Photo © Jakob Edholm / ÖTILLÖ2013

Renata’s body wanted to shut down, but she fought hard to keep her legs moving and support her shoulders that ached with every jarring step. We’d covered 60 kilometers already, in and out of the water all day, and were reduced to a walk-run strategy on the rocky, slippery terrain. We chatted with other teams who also were just “moving forward,” then made the cut-off by 30 minutes and gave garbled interviews to the TV cameras at the timing zone.

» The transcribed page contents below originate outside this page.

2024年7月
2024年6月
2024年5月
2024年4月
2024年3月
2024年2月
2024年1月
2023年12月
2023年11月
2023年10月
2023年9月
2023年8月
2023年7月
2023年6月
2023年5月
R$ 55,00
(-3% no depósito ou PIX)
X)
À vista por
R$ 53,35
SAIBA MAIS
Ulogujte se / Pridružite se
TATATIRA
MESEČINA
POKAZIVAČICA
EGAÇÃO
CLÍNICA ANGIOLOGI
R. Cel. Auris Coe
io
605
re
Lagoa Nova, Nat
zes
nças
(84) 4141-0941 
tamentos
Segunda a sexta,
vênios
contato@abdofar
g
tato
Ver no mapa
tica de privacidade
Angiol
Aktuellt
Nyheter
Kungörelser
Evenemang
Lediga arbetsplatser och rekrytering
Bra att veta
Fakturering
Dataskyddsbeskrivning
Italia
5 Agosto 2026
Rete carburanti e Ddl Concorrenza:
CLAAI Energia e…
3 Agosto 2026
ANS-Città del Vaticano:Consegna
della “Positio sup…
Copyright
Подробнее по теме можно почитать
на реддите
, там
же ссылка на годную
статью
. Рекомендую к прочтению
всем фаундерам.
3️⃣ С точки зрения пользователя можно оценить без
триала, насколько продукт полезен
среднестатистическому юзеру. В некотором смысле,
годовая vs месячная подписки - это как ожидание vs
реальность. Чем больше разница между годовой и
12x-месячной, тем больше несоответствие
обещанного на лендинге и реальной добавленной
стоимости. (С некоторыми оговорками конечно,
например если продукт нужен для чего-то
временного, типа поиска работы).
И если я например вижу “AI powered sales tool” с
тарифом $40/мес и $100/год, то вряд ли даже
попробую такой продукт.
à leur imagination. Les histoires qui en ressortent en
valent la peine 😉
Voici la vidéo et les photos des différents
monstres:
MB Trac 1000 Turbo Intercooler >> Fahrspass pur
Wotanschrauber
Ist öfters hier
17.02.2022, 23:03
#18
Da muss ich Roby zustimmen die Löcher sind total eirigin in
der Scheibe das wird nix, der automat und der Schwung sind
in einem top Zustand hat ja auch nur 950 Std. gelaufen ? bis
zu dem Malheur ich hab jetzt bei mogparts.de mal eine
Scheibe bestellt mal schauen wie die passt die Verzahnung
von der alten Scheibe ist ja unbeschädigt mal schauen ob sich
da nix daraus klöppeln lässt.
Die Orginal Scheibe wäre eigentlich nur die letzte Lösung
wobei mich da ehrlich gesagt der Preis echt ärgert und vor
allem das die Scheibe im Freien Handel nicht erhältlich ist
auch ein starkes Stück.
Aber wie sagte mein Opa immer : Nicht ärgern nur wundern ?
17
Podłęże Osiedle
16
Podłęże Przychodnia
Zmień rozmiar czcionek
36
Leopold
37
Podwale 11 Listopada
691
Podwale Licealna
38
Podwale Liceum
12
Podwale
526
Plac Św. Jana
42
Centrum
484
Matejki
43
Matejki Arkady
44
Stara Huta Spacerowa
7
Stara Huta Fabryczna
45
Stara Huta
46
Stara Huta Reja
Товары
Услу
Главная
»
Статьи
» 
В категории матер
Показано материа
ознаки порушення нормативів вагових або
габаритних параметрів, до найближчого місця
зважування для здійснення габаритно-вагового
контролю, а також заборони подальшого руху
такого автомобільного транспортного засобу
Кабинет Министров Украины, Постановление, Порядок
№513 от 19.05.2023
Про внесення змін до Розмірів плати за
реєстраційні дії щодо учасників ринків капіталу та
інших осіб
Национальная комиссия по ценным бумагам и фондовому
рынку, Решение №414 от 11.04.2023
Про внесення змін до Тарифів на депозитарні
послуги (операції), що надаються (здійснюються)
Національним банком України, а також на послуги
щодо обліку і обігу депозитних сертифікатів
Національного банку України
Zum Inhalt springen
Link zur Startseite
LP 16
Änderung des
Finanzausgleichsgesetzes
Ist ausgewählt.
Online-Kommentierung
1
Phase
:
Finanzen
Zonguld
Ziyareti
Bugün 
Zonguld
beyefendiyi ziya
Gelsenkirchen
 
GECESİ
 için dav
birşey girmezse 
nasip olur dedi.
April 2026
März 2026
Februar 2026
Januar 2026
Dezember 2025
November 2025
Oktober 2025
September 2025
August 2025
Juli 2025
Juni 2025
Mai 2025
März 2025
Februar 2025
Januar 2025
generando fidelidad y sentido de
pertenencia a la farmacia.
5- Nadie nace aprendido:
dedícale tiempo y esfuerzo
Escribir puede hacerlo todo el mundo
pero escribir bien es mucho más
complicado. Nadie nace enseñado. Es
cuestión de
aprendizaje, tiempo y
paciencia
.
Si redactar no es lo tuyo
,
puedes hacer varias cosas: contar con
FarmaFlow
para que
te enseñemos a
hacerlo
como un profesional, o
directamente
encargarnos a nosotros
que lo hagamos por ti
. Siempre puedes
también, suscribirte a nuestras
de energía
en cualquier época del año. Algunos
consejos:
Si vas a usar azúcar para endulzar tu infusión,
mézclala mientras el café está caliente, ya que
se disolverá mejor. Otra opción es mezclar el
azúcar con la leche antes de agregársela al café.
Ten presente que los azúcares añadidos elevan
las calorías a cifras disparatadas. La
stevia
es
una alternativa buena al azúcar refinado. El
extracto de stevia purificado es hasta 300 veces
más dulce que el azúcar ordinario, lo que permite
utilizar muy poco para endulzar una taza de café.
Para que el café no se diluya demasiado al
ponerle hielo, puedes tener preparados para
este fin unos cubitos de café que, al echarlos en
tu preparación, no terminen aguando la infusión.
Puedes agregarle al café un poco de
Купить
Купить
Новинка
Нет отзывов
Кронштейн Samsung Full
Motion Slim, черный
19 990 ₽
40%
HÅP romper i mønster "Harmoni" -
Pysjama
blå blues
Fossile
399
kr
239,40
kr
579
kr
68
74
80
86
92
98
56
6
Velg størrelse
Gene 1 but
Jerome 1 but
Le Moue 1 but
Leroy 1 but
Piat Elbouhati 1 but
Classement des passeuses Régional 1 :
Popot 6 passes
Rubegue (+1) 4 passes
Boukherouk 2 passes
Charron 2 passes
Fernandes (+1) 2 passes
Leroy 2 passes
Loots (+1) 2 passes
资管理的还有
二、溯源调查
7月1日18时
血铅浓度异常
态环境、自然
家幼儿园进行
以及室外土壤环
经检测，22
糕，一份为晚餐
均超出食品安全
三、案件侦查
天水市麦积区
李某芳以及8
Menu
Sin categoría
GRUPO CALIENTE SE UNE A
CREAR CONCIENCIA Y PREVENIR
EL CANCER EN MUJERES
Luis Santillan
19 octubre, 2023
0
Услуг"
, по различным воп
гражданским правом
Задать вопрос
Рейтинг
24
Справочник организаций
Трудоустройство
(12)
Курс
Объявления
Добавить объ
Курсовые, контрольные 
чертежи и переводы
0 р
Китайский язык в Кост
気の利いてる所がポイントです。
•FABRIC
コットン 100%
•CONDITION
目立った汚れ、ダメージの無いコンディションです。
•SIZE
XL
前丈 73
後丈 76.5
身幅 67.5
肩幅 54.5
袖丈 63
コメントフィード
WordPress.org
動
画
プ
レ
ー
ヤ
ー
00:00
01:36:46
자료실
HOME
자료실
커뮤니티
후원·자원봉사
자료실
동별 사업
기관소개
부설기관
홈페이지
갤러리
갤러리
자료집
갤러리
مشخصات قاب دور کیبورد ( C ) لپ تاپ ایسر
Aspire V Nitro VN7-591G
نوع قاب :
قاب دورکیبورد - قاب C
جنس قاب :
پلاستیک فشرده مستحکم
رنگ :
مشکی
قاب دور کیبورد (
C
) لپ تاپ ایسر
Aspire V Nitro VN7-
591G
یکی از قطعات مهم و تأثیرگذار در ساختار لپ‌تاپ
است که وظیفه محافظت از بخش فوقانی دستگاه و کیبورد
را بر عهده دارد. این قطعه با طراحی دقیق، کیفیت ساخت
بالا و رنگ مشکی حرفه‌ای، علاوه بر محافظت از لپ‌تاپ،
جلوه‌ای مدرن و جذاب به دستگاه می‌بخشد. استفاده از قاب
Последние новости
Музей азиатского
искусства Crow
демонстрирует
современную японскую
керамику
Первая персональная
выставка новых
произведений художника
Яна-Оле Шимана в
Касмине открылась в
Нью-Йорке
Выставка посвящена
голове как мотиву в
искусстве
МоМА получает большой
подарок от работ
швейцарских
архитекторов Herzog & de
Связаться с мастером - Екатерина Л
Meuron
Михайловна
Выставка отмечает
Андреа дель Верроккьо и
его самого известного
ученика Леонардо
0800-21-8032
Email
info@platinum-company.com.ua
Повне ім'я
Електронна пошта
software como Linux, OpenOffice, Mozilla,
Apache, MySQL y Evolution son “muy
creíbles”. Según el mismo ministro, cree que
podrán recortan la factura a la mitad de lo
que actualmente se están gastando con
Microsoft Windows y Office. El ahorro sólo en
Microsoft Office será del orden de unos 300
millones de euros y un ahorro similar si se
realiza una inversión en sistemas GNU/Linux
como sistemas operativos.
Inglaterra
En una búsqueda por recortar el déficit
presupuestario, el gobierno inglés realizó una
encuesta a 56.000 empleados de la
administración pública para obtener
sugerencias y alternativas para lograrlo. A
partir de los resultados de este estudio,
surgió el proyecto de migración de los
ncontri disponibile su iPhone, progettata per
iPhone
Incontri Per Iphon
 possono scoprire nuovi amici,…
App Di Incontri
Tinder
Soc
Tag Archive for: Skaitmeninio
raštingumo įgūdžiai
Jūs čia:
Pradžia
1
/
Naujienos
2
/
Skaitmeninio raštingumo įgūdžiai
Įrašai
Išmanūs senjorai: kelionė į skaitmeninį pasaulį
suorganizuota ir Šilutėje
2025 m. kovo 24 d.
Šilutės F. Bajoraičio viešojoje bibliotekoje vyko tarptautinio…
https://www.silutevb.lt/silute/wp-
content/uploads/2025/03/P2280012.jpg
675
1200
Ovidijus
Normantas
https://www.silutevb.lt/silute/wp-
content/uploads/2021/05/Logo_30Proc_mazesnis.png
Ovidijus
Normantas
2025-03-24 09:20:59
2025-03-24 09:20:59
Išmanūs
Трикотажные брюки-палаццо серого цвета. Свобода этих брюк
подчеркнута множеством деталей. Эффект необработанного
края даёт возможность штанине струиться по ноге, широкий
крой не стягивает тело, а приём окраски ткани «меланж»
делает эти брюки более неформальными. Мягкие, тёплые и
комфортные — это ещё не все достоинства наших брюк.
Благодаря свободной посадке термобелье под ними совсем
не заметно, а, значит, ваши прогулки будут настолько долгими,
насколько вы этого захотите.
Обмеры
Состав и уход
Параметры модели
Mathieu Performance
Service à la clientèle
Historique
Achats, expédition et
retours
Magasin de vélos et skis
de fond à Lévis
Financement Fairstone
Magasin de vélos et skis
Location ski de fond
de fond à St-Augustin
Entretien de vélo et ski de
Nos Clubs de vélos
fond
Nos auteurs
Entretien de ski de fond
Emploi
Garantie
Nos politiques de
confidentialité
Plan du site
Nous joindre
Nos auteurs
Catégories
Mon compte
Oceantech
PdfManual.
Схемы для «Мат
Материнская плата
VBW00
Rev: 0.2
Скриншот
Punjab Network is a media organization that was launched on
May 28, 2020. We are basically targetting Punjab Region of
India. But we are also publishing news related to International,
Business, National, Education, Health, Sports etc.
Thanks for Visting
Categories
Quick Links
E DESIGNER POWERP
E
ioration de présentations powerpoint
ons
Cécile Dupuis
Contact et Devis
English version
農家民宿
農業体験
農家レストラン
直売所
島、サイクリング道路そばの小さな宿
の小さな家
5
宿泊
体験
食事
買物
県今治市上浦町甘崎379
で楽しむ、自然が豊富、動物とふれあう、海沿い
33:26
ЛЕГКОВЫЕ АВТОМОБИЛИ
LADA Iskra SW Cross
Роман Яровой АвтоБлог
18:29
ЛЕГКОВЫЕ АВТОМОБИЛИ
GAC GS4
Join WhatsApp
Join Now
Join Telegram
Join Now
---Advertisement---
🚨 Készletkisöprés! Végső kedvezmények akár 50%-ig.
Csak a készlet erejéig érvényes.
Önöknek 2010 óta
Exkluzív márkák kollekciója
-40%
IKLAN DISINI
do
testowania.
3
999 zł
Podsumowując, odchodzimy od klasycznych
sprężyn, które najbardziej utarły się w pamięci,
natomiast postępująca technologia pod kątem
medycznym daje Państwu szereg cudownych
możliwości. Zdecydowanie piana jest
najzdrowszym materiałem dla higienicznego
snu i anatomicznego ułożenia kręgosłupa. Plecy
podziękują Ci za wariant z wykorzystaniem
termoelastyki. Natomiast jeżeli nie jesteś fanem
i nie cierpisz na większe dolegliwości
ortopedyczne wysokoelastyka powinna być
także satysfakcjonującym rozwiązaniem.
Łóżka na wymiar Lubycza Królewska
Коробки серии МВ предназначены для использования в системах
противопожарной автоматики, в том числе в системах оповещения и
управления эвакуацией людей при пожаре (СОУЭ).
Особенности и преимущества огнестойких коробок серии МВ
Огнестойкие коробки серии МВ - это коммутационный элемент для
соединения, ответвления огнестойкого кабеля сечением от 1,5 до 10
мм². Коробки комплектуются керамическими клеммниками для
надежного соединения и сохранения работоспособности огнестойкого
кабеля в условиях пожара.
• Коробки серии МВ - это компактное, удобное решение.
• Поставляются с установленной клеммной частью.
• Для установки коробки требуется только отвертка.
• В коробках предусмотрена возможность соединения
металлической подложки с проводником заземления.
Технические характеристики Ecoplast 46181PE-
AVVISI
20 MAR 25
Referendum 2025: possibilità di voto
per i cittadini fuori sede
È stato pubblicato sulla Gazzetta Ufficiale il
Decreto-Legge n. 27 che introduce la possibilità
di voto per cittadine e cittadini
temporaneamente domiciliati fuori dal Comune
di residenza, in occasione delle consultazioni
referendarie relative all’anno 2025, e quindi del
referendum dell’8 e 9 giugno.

Only 7100 meters and five islands lay between us and the finish. We totally underestimated the enormity of this last stretch. The sun was going down, and the current was ripping strongly around the smaller islands, which made our entries into and exits from the water especially challenging. We were slightly delirious and our bodies were beginning to swell. Renata shivered uncontrollably in the wind.

But each time we got out of the water, people cheered us on. Blueberry soup at the final feed station helped as we pushed on, not wanting to swim in the dark. We ran-walked as the orange sun slid toward the horizon.

As we got closer to Devil Hill, where the hotel and finish line sat on top, Renata got a new burst of energy. She bolted to the top and across the finish line.

Her first words: “Can I have a big beer for me and my mate?!”

Team PenRen crosses the finish line in triumph. Photo courtesy of the author.